Going round in circles (A Timeless Universe?)

The Economist: Going round in circles

In contradiction to most cosmologists’ opinions, two scientists have found evidence that the universe may have existed for ever.

WHAT happened before the beginning of time is—by definition, it might be thought—metaphysics. At least one physicist, though, thinks there is nothing meta about the question at all. Roger Penrose, of Oxford University, believes that the Big Bang in which the visible universe began was not actually the beginning of everything. It was merely the latest example of a series of such bangs that renew reality when it is getting tired out. More importantly, he thinks that the pre-Big Bang past has left an imprint on the present that can be detected and analysed, and that he and a colleague in Armenia have found it.

The imprint in question is in the cosmic microwave background (CMB). This is a bath of radiation that fills the whole universe. It was frozen in its present form some 300,000 years after the Big Bang, and thus carries information about what the early universe was like. The CMB is almost, but not quite, uniform, and the known irregularities in it are thought to mark the seeds from which galaxies—and therefore stars and planets—grew.

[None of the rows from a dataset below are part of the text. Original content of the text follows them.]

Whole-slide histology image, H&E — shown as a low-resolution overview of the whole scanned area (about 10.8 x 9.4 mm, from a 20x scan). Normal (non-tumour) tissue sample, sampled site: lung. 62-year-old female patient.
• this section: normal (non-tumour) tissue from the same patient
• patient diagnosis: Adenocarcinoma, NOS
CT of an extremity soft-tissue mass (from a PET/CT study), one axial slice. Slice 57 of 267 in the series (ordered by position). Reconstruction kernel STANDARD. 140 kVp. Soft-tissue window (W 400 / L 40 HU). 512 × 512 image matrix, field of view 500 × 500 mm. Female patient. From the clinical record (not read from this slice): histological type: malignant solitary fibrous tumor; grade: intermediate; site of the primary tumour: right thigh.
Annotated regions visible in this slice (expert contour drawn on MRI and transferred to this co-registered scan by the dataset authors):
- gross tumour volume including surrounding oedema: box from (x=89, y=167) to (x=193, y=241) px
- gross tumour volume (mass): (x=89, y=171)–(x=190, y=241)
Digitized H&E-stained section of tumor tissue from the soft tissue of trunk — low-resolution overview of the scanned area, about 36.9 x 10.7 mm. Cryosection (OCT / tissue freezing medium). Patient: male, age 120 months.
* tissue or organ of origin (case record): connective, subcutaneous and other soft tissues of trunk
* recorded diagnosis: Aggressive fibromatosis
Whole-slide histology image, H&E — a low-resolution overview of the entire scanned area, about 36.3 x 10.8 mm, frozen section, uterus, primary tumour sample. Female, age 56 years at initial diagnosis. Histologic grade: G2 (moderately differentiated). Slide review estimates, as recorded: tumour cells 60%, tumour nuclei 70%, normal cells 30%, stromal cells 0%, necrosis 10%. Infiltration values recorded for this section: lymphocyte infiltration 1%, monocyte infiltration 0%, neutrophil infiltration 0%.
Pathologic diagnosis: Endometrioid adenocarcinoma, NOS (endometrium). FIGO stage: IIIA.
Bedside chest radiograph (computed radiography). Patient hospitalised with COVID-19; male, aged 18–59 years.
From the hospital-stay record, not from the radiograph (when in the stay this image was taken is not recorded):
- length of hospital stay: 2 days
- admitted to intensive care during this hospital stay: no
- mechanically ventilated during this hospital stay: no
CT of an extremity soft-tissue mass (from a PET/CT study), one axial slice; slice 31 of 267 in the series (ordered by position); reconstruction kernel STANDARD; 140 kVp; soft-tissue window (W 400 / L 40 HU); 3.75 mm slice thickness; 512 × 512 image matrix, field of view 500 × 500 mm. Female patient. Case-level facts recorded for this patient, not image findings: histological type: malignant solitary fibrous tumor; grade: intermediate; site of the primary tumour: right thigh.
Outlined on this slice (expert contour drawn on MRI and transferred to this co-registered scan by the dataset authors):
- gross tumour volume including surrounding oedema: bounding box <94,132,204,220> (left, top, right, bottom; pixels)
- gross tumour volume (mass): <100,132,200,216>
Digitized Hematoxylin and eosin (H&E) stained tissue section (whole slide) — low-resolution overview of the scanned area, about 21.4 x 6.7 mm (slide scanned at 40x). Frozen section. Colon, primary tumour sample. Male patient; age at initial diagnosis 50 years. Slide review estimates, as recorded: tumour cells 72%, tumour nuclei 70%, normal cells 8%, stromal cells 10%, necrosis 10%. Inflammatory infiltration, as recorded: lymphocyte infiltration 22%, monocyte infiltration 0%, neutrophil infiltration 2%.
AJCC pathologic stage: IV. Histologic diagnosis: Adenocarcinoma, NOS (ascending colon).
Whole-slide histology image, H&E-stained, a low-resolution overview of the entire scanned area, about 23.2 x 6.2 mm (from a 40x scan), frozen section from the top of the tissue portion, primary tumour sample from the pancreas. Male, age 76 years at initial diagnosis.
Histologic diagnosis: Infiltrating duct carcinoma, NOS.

Dr Penrose, though, predicts another form of irregularity—great circles in the sky where the microwave background is slightly more uniform than it should be. These, if they exist, would be fossil traces of black holes from the pre-Big Bang version of reality. And in a paper just published in arXiv.org, an online database, he claims they do indeed exist. …

 

 


Comments

2 responses to “Going round in circles (A Timeless Universe?)”

  1. and then, only a week later, “nature” comes out with the exact reverse!
    http://www.nature.com/news/2010/101210/full/news.2010.665.html

  2. Phil, thanks for the link. It is fascinating stuff but this topic goes over my head in a hurry.